(Stored data entries)
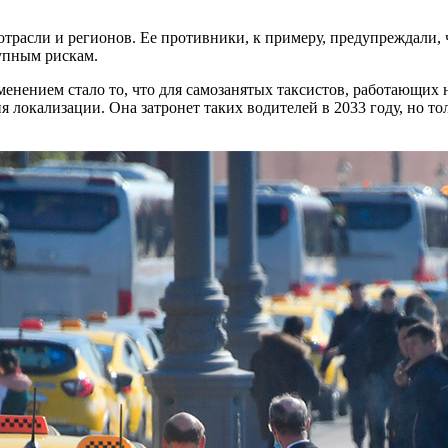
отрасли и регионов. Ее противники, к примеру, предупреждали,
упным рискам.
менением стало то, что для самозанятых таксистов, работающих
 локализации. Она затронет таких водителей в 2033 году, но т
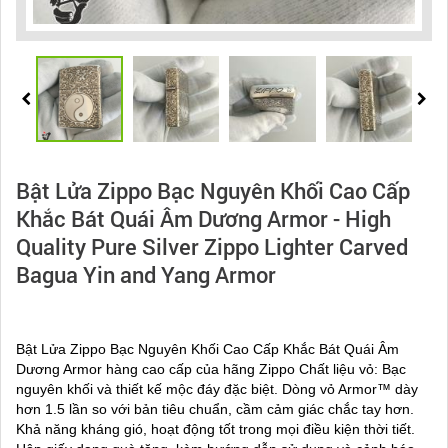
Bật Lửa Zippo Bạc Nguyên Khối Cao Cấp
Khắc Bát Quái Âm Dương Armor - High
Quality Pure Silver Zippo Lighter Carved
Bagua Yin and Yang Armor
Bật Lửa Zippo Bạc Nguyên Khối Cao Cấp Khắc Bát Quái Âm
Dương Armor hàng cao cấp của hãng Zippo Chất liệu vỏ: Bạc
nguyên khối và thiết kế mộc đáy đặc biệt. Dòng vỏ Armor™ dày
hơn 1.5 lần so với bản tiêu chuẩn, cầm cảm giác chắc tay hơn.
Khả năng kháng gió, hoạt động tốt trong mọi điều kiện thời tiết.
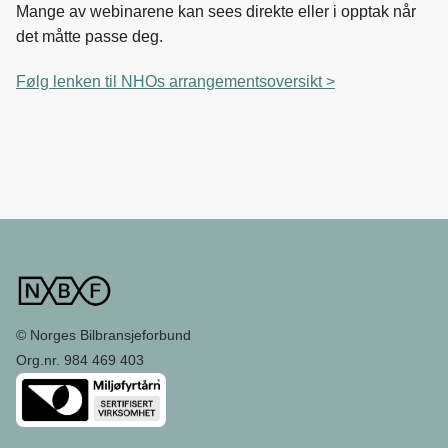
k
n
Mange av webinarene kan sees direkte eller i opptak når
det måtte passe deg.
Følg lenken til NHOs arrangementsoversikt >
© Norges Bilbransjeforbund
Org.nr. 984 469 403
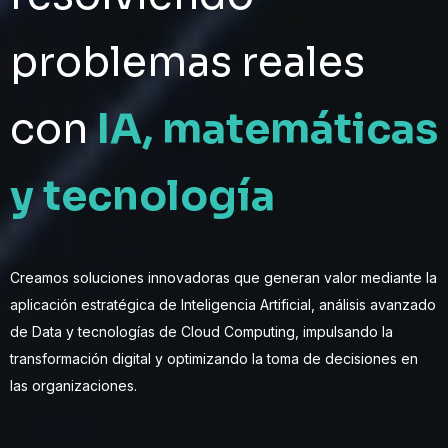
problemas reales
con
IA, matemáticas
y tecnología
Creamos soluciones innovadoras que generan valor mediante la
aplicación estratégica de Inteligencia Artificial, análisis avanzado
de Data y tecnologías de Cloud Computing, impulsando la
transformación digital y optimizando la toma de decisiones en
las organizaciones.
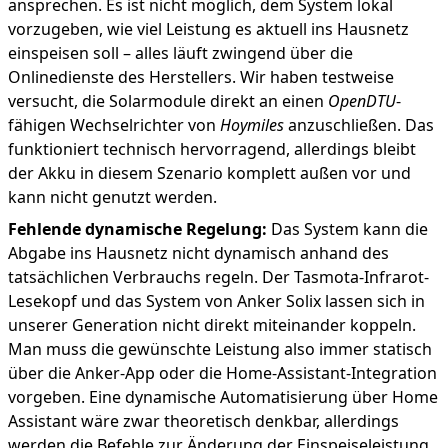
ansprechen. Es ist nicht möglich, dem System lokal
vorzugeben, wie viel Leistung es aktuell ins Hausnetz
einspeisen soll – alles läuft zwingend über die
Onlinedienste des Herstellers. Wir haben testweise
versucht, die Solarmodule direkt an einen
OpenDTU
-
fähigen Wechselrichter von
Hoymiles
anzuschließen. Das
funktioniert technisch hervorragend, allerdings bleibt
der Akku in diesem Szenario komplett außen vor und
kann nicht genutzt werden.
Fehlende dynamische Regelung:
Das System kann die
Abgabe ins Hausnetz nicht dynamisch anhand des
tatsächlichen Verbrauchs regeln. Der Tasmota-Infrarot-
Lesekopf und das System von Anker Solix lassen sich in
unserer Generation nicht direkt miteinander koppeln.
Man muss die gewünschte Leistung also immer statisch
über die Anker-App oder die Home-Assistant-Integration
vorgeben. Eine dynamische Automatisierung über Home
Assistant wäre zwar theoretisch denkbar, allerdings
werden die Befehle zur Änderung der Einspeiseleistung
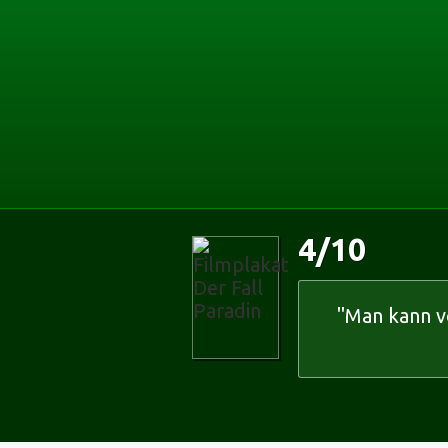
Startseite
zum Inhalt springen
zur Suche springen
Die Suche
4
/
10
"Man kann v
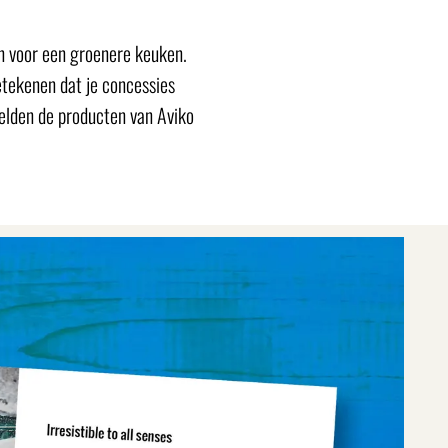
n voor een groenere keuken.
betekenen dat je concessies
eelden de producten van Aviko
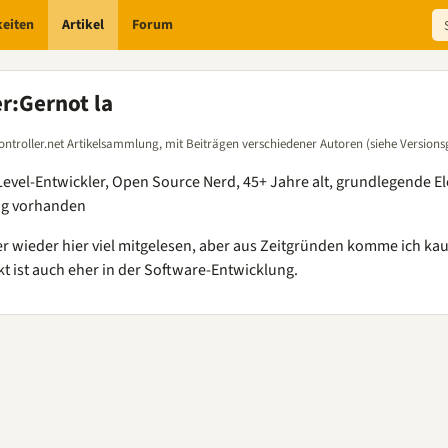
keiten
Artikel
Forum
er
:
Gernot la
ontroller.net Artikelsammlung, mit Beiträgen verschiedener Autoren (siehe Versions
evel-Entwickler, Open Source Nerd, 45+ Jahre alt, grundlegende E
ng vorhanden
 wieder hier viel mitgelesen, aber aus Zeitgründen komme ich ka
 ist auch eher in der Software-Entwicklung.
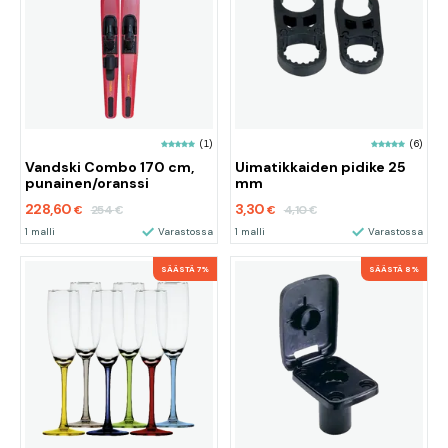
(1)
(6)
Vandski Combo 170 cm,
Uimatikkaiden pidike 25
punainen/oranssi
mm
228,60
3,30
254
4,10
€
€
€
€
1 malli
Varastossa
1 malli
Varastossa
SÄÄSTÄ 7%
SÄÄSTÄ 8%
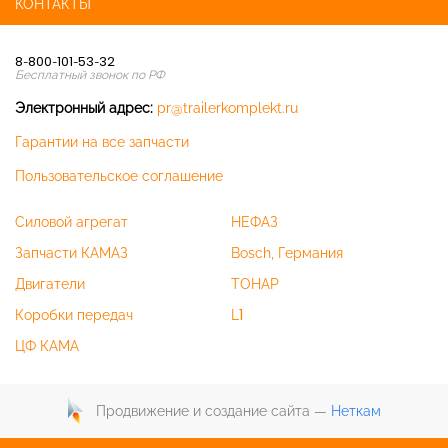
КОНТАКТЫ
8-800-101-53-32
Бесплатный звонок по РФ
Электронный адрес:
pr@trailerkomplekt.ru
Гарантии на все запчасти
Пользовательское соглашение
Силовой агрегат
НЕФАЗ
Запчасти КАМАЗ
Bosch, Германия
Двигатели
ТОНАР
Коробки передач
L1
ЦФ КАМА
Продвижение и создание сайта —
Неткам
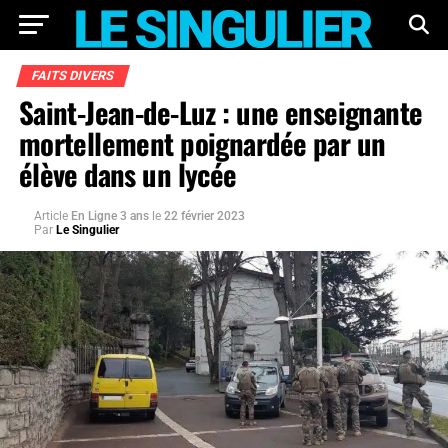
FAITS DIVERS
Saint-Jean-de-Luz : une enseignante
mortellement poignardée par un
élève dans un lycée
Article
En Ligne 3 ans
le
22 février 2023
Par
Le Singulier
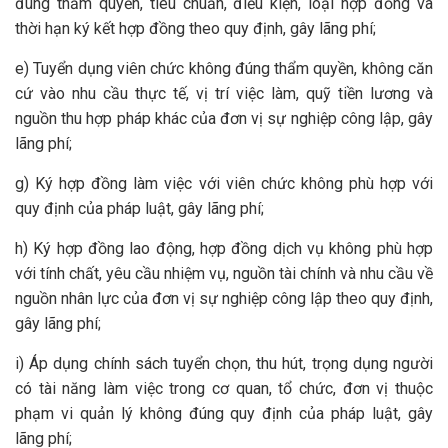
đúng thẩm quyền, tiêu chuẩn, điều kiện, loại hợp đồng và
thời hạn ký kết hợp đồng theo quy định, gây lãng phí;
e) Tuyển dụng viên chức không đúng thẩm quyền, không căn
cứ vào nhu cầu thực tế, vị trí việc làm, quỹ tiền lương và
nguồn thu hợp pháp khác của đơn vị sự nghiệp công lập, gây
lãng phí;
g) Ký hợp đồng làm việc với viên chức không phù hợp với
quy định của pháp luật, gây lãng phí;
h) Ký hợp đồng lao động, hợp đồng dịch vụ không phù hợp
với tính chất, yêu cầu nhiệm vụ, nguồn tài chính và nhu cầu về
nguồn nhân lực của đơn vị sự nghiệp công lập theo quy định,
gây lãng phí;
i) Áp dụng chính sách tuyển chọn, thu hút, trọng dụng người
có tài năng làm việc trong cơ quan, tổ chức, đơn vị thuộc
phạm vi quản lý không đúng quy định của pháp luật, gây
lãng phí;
* * *
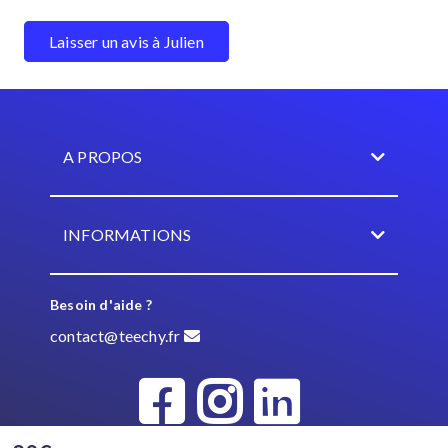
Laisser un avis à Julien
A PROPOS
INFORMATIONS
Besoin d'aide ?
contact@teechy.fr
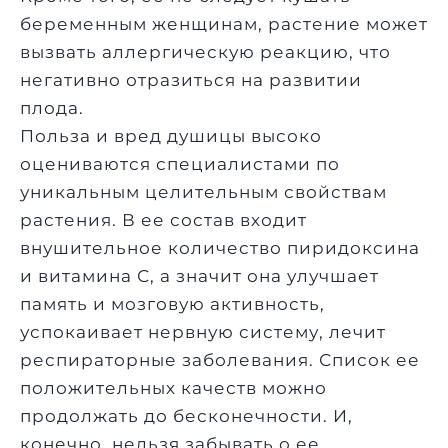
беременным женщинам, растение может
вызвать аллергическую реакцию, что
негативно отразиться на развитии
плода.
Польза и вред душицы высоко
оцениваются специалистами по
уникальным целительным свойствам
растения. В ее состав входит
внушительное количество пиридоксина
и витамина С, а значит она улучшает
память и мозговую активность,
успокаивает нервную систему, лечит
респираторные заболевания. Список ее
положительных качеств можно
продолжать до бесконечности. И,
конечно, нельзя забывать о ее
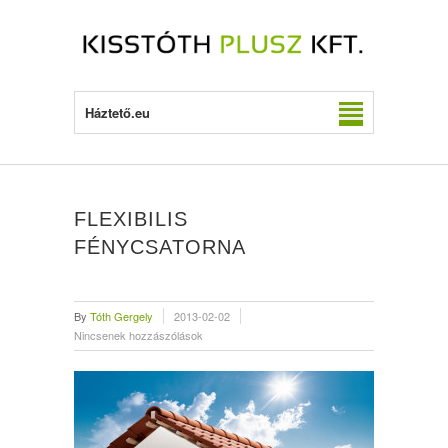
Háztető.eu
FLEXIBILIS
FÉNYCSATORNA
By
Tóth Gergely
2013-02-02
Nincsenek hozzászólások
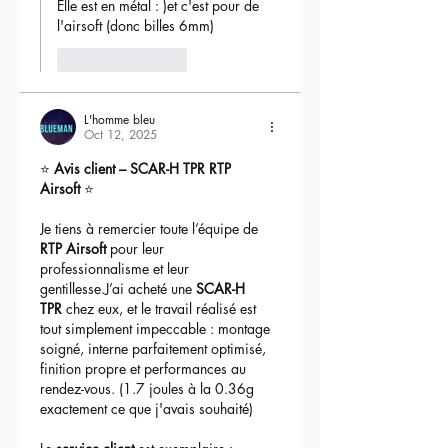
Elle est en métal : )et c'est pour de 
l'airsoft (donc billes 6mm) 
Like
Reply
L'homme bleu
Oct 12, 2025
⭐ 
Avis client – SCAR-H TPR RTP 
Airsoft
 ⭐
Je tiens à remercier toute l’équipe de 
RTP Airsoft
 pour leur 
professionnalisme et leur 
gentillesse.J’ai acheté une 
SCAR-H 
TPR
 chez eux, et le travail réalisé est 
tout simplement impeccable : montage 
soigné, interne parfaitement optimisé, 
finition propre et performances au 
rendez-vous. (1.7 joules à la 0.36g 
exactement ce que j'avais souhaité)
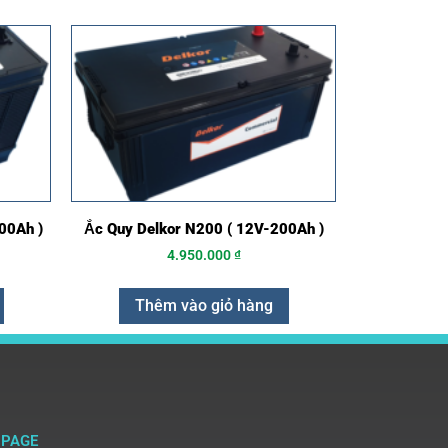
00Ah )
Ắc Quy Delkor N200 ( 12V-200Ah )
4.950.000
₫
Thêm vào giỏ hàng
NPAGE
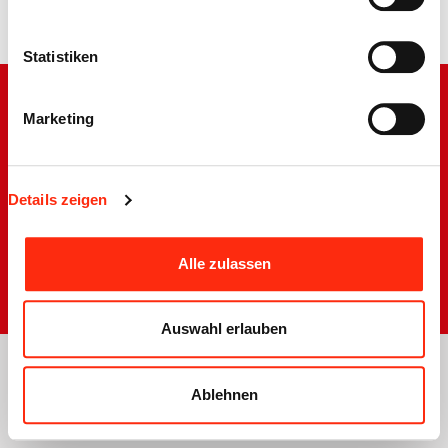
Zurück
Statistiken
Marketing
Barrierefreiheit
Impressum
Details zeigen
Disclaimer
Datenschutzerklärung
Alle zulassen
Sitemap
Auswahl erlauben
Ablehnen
--
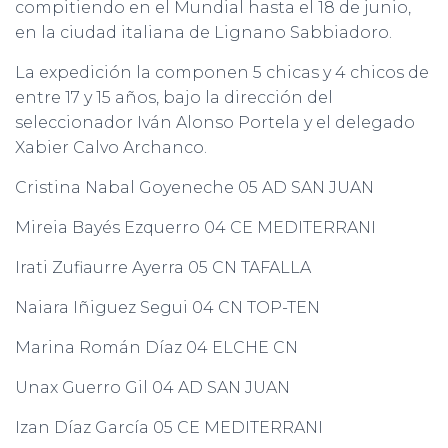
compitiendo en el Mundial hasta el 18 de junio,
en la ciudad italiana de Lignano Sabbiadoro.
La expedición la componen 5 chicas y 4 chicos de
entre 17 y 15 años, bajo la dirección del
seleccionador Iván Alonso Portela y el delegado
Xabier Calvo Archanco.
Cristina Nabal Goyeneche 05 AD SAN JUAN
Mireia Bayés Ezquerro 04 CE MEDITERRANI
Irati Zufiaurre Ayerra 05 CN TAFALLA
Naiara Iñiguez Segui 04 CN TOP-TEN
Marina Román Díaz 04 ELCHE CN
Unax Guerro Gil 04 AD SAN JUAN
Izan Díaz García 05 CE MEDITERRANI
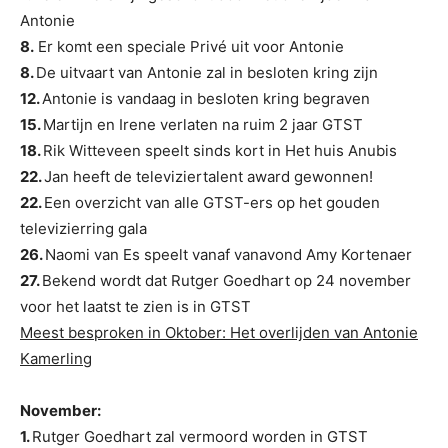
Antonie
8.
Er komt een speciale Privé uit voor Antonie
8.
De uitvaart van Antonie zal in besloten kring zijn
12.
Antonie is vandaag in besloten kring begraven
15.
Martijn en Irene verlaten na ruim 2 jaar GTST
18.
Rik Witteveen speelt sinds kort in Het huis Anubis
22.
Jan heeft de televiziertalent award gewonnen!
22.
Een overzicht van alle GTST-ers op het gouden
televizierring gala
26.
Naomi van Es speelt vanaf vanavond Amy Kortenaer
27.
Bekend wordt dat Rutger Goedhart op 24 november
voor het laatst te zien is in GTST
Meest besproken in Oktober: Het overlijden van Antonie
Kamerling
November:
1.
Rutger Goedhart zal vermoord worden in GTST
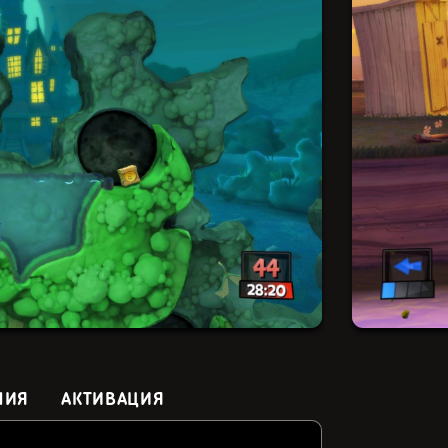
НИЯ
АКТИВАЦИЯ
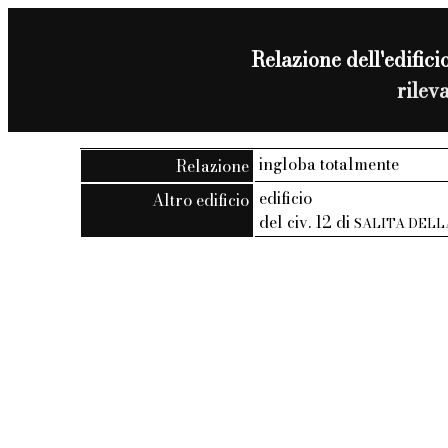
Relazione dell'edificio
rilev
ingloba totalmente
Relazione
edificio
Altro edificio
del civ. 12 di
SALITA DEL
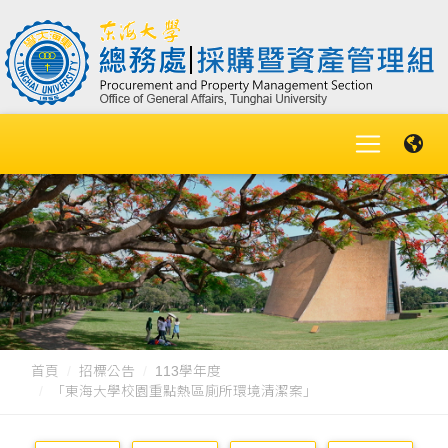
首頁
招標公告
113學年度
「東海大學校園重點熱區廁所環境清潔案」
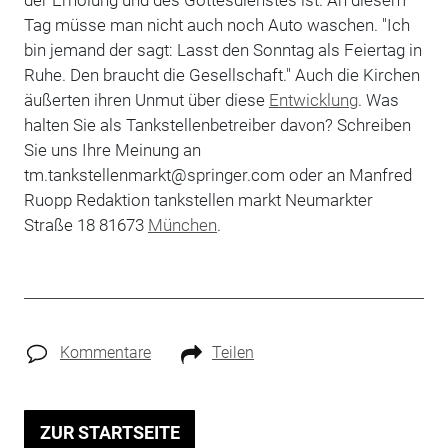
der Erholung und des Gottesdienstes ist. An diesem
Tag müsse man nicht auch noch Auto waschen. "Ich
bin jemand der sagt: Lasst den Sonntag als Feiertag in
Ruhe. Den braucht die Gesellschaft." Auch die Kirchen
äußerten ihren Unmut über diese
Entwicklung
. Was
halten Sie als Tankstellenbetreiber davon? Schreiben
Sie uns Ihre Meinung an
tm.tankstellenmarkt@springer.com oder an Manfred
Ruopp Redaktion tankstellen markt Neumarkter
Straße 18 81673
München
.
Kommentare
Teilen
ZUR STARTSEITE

(EXERCISE OBJECTIVE) Search the records above for the string "oder". Copy every line that contains it.

(ANSWER SPACE)
über die Anker-App oder die Home-Assistant-Integration
tm.tankstellenmarkt@springer.com oder an Manfred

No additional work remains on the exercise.